Incendies, massacres, pillages, viols, monstrueuses et indicibles
mutilations de prisonniers, rien ne manque au bilan des armées très
chrétiennes. J'accorde, si l'on veut, que tout cela est inévitable quand
des peuples primitifs sont déchaînés à la guerre; aussi n'en aurais-je
pas parlé si les «libérateurs» n'avaient vraiment trop joué de cette
corde-là, pour ameuter les ignorants et les crédules contre les pauvres
Turcs, qui en ont fait beaucoup moins qu'eux-mêmes._

_P. LOTI._



TURQUIE AGONISANTE



LENDEMAINS D'INCENDIE


11 octobre 1911.

Hier existait encore une ville qui s'était à peu près conservée, comme à
miracle, depuis les époques où l'Orient resplendissait.

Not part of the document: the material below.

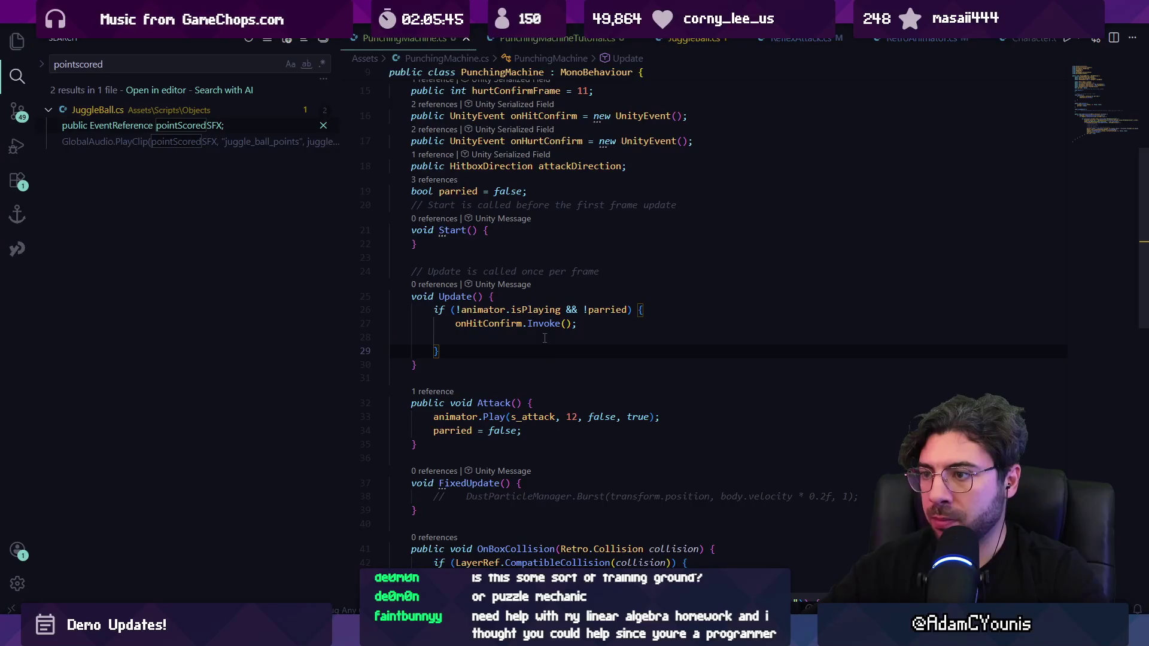
key(BackSpace)
key(Return)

On n'y entendait
point les bruits de sifflets et de ferraille qui sont l'apanage de nos
capitales modernes; la vie s'y écoulait méditative et discrète, apaisée
par la foi; les hommes y faisaient encore leur prière, et des milliers
de petites tombes, d'une forme exquise et toujours pareille, y
peuplaient les places ombreuses, rappelant doucement la mort sans y
mêler aucune terreur. Cela s'appelait Stamboul, et ce n'était pas au
bout du monde; non, c'était en Europe, à trois jours à peine de notre
Paris fiévreux et trépidant.

Pauvre Stamboul! Son délabrement, il faut le reconnaître, devenait
extrême; aussi, tous les snobs touristes--qui sont peut-être la classe
humaine la moins capable de comprendre quelque chose à quoi que ce
soit,--s'indignaient en débarquant des paquebots ou des trains de luxe,
à voir ces maisons de travers, ces décombres qui gisaient partout et ces
immondices qui souvent traînaient dans les ruelles mortes. Seuls les
artistes et les rêveurs profonds se sentaient pris dès l'abord par ce
charme de vieil Orient, que j'ai tant de fois cherché à exprimer, mais
qui toujours a fui entre mes mots inhabiles.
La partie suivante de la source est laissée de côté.